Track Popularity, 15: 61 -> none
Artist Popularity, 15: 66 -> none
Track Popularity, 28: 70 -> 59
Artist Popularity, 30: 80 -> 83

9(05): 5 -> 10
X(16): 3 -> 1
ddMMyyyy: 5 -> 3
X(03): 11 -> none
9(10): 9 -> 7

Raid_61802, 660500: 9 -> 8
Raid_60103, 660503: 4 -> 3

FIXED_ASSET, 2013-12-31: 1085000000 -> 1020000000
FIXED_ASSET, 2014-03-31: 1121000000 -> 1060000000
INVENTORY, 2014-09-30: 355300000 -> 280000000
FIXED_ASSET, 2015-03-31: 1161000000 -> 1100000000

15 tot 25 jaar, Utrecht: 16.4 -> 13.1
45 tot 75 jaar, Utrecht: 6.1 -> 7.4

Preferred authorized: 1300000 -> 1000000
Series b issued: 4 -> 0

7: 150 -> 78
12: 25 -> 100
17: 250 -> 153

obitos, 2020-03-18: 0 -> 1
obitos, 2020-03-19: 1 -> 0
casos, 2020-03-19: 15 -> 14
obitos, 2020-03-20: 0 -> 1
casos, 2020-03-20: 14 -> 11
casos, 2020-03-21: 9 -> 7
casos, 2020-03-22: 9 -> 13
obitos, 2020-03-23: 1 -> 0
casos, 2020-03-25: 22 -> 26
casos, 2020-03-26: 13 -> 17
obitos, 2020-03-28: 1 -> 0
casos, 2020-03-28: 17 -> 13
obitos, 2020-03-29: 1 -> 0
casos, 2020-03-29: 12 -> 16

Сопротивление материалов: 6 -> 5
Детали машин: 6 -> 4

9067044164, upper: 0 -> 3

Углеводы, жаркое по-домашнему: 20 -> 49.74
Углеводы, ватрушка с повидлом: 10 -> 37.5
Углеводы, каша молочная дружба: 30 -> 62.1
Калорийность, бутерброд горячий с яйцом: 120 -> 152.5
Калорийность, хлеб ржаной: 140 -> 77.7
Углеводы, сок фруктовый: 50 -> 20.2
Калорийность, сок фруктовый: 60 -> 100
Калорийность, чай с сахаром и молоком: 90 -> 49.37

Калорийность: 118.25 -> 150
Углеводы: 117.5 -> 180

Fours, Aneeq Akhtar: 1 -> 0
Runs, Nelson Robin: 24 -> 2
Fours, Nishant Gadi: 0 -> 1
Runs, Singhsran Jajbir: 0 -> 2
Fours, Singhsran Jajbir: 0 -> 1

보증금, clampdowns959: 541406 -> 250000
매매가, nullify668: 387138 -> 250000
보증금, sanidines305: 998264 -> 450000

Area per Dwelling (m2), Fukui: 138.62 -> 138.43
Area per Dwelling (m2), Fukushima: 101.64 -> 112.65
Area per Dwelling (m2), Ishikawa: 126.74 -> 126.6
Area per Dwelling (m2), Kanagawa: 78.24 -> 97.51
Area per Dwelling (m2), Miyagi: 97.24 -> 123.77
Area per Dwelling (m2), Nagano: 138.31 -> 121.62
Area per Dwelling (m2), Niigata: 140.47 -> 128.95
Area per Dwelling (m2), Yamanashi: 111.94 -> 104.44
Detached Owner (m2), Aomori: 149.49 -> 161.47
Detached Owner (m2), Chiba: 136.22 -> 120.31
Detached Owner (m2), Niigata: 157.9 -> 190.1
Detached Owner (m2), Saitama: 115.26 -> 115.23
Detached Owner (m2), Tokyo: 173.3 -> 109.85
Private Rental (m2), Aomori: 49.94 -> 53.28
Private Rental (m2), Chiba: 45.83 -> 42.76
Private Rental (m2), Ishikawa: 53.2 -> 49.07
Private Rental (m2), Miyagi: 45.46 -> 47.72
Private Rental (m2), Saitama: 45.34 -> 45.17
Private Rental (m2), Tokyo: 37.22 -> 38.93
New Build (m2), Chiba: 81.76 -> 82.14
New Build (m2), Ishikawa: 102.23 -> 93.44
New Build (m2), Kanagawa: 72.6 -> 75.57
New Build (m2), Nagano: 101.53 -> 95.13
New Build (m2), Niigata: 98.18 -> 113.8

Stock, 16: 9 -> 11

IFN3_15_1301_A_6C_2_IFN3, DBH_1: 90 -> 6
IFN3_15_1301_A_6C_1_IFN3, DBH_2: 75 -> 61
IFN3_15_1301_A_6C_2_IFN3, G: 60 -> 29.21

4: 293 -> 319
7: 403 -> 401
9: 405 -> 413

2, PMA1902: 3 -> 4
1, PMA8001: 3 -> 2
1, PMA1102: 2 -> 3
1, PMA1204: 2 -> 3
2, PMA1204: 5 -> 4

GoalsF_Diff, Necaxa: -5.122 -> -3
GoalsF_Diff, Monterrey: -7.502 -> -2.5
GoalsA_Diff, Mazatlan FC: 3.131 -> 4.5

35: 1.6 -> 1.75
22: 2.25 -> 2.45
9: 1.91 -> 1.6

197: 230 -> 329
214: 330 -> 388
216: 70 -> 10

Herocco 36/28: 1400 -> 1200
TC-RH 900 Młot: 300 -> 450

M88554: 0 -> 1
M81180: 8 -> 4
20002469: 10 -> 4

=====

What the task requires: Among the entries above, copy exactly only the lines starting with the one containing "Углеводы, ватрушка с повидлом: 10 -> 37.5" and going through the one containing "Area per Dwelling (m2), Niigata: 140.47", both ends included.

Result of the task:
Углеводы, ватрушка с повидлом: 10 -> 37.5
Углеводы, каша молочная дружба: 30 -> 62.1
Калорийность, бутерброд горячий с яйцом: 120 -> 152.5
Калорийность, хлеб ржаной: 140 -> 77.7
Углеводы, сок фруктовый: 50 -> 20.2
Калорийность, сок фруктовый: 60 -> 100
Калорийность, чай с сахаром и молоком: 90 -> 49.37

Калорийность: 118.25 -> 150
Углеводы: 117.5 -> 180

Fours, Aneeq Akhtar: 1 -> 0
Runs, Nelson Robin: 24 -> 2
Fours, Nishant Gadi: 0 -> 1
Runs, Singhsran Jajbir: 0 -> 2
Fours, Singhsran Jajbir: 0 -> 1

보증금, clampdowns959: 541406 -> 250000
매매가, nullify668: 387138 -> 250000
보증금, sanidines305: 998264 -> 450000

Area per Dwelling (m2), Fukui: 138.62 -> 138.43
Area per Dwelling (m2), Fukushima: 101.64 -> 112.65
Area per Dwelling (m2), Ishikawa: 126.74 -> 126.6
Area per Dwelling (m2), Kanagawa: 78.24 -> 97.51
Area per Dwelling (m2), Miyagi: 97.24 -> 123.77
Area per Dwelling (m2), Nagano: 138.31 -> 121.62
Area per Dwelling (m2), Niigata: 140.47 -> 128.95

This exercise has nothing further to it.